§ Records shown
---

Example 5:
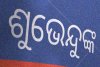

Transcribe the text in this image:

ଶୁଭେନ୍ଦୁଙ୍କ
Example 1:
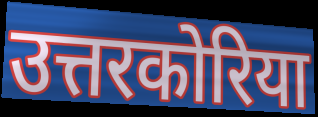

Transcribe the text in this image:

उत्तरकोरिया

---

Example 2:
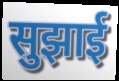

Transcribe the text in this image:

सुझाई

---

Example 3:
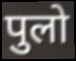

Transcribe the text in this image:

पुलो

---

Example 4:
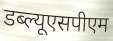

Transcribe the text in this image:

डब्ल्यूएसपीएम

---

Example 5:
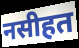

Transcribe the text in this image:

नसीहत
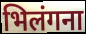
भिलंगना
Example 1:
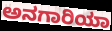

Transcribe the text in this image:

ಅನಗಾರಿಯಾ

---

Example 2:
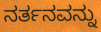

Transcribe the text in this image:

ನರ್ತನವನ್ನು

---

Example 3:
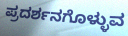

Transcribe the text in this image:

ಪ್ರದರ್ಶನಗೊಳ್ಳುವ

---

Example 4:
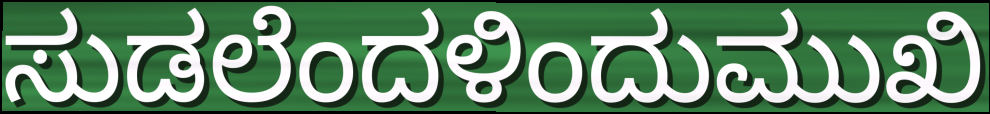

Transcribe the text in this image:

ಸುಡಲೆಂದಳಿಂದುಮುಖಿ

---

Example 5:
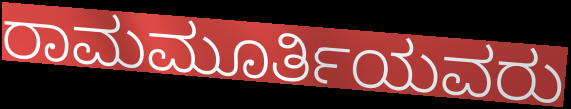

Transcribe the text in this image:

ರಾಮಮೂರ್ತಿಯವರು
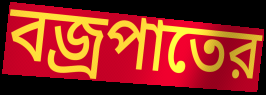
বজ্রপাতের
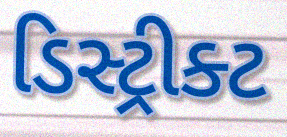
ડિસ્ટ્રીક્ટ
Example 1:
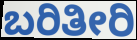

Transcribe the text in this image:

ಬರಿತೀರಿ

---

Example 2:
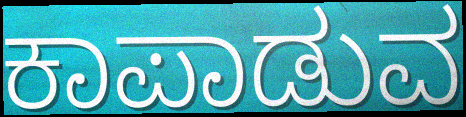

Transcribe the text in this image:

ಕಾಪಾಡುವ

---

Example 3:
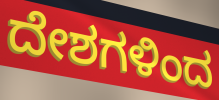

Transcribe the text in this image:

ದೇಶಗಳಿಂದ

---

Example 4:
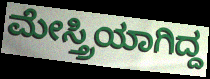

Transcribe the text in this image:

ಮೇಸ್ತ್ರಿಯಾಗಿದ್ದ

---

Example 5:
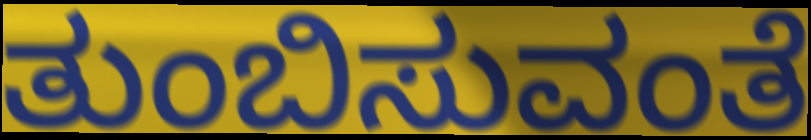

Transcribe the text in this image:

ತುಂಬಿಸುವಂತೆ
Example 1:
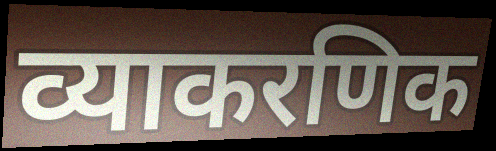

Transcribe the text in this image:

व्याकरणिक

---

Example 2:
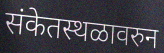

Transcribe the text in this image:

संकेतस्थळावरुन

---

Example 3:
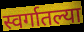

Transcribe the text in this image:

स्वर्गातल्या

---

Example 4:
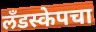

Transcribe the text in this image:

लँडस्केपचा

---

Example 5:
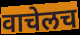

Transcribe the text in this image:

वाचेलच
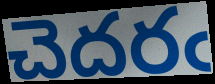
చెదరఁ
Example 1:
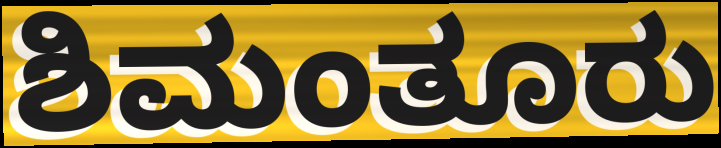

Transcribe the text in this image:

ಶಿಮಂತೂರು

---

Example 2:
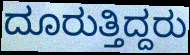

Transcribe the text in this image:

ದೂರುತ್ತಿದ್ದರು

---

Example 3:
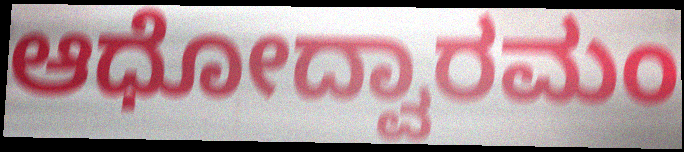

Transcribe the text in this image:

ಆಧೋದ್ವಾರಮಂ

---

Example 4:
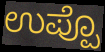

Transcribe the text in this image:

ಉಪ್ಪೊ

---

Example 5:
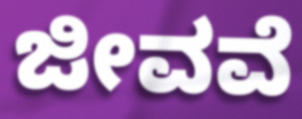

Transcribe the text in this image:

ಜೀವವೆ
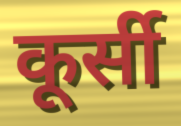
कूर्सी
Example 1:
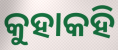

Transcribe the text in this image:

କୁହାକହି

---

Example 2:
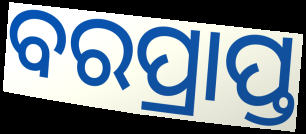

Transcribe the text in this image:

ବରପ୍ରାପ୍ତ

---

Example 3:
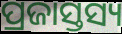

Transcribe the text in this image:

ପ୍ରଜାସ୍ତସ୍ୟ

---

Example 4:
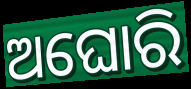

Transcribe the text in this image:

ଅଘୋରି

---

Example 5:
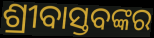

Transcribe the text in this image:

ଶ୍ରୀବାସ୍ତବଙ୍କର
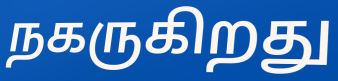
நகருகிறது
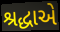
શ્રદ્ધાએ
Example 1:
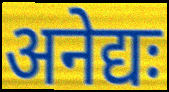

§ Directions for this task
Please copy all of the material above word for word, leaving the pictures out of your answer.

§ Answer for the task
---

Example 5:

Transcribe the text in this image:

ଶୁଭେନ୍ଦୁଙ୍କ
Example 1:

Transcribe the text in this image:

उत्तरकोरिया

---

Example 2:

Transcribe the text in this image:

सुझाई

---

Example 3:

Transcribe the text in this image:

पुलो

---

Example 4:

Transcribe the text in this image:

डब्ल्यूएसपीएम

---

Example 5:

Transcribe the text in this image:

नसीहत
भिलंगना
Example 1:

Transcribe the text in this image:

ಅನಗಾರಿಯಾ

---

Example 2:

Transcribe the text in this image:

ನರ್ತನವನ್ನು

---

Example 3:

Transcribe the text in this image:

ಪ್ರದರ್ಶನಗೊಳ್ಳುವ

---

Example 4:

Transcribe the text in this image:

ಸುಡಲೆಂದಳಿಂದುಮುಖಿ

---

Example 5:

Transcribe the text in this image:

ರಾಮಮೂರ್ತಿಯವರು
বজ্রপাতের
ડિસ્ટ્રીક્ટ
Example 1:

Transcribe the text in this image:

ಬರಿತೀರಿ

---

Example 2:

Transcribe the text in this image:

ಕಾಪಾಡುವ

---

Example 3:

Transcribe the text in this image:

ದೇಶಗಳಿಂದ

---

Example 4:

Transcribe the text in this image:

ಮೇಸ್ತ್ರಿಯಾಗಿದ್ದ

---

Example 5:

Transcribe the text in this image:

ತುಂಬಿಸುವಂತೆ
Example 1:

Transcribe the text in this image:

व्याकरणिक

---

Example 2:

Transcribe the text in this image:

संकेतस्थळावरुन

---

Example 3:

Transcribe the text in this image:

स्वर्गातल्या

---

Example 4:

Transcribe the text in this image:

लँडस्केपचा

---

Example 5:

Transcribe the text in this image:

वाचेलच
చెదరఁ
Example 1:

Transcribe the text in this image:

ಶಿಮಂತೂರು

---

Example 2:

Transcribe the text in this image:

ದೂರುತ್ತಿದ್ದರು

---

Example 3:

Transcribe the text in this image:

ಆಧೋದ್ವಾರಮಂ

---

Example 4:

Transcribe the text in this image:

ಉಪ್ಪೊ

---

Example 5:

Transcribe the text in this image:

ಜೀವವೆ
कूर्सी
Example 1:

Transcribe the text in this image:

କୁହାକହି

---

Example 2:

Transcribe the text in this image:

ବରପ୍ରାପ୍ତ

---

Example 3:

Transcribe the text in this image:

ପ୍ରଜାସ୍ତସ୍ୟ

---

Example 4:

Transcribe the text in this image:

ଅଘୋରି

---

Example 5:

Transcribe the text in this image:

ଶ୍ରୀବାସ୍ତବଙ୍କର
நகருகிறது
શ્રદ્ધાએ
Example 1:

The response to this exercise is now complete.